Hi everyone! Can you please give me some help? I am beginner/intermediate level and I need to replicate this structure for a project at uni. In grasshopper, I want to be able to regulate the height (H) of each section and therefore of the whole structure too.
Could anyone lay down the main steps to achieve this? Is there a tutorial you can share that teaches how to create a similar parametric structure that I can learn from?
does the geometry just scale/stretch? Or do the triangles remain as is and the connector bars just get longer? Or do the triangles rotate (which would limit the H distance but it’s still somewhat parametric_able)
i would just draw one column with points and lines a to b. Then mirror it. Then copy that vertical portion you created and move it horizontally in the X to get the rest of the columns. Then You can boolean together the mirrored structures that touch.

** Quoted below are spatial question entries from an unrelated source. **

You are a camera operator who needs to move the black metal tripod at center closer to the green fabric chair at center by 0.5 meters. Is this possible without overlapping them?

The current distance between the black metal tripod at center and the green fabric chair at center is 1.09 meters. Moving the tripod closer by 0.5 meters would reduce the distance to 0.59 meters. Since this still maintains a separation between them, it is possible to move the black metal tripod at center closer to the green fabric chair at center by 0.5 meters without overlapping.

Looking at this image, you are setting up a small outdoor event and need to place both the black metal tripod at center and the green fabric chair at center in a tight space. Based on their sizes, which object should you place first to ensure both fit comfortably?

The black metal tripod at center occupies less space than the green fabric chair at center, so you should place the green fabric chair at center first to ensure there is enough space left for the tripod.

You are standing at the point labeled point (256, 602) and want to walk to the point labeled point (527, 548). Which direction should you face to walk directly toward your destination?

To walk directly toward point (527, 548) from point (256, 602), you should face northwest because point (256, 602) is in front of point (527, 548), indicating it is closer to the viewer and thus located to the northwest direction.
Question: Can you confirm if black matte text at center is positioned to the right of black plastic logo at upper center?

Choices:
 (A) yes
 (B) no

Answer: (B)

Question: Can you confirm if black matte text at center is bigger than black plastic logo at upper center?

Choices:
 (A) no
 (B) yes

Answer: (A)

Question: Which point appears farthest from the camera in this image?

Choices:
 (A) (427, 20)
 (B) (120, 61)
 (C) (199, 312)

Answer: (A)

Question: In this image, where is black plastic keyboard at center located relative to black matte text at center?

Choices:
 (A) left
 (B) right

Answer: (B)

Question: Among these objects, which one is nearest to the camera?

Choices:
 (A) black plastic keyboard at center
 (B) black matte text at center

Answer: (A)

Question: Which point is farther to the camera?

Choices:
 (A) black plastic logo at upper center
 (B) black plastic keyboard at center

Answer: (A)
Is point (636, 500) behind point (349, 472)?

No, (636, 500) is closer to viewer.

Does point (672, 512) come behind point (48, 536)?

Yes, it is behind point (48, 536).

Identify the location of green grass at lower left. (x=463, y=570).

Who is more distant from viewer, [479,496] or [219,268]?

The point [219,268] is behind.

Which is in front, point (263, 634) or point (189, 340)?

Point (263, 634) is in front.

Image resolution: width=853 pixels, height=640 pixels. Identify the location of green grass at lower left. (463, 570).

since its a repetitive structure, you can just draw 1 column in gh then mirror and translate and bond at the connection points with a boolean join
It is supposed to simulate a metamaterial. When H changes, all geometry/angles adapts by contracting/expanding, but only on that one axis. The idea is that it starts from a certain height H, then with pressure (as if someone steps over it) it will contract about 1cm. However, I want to propose a parametrization of the initial H, so it could start from any height desired then contract about H - 1cm. It will not be stretched over the initial H.
I assume (without knowing) that this is so supposed to be a linkages system, so the triangles remain, but also the vertical bars… But then the horizontal bars make no sense. So, no.
It definately would be more interesting as a linkages system.
Forget paneling tools, etc. This is just a 2 dimensional array (tiling). Or a linear array of a linear array… Don’t know how important that the differentiation of the cells in the vertical direction is to you, but this can also be managed.
First work on how a cell responds to the changes of the bounds of a rectangle. You can worry about the rest later.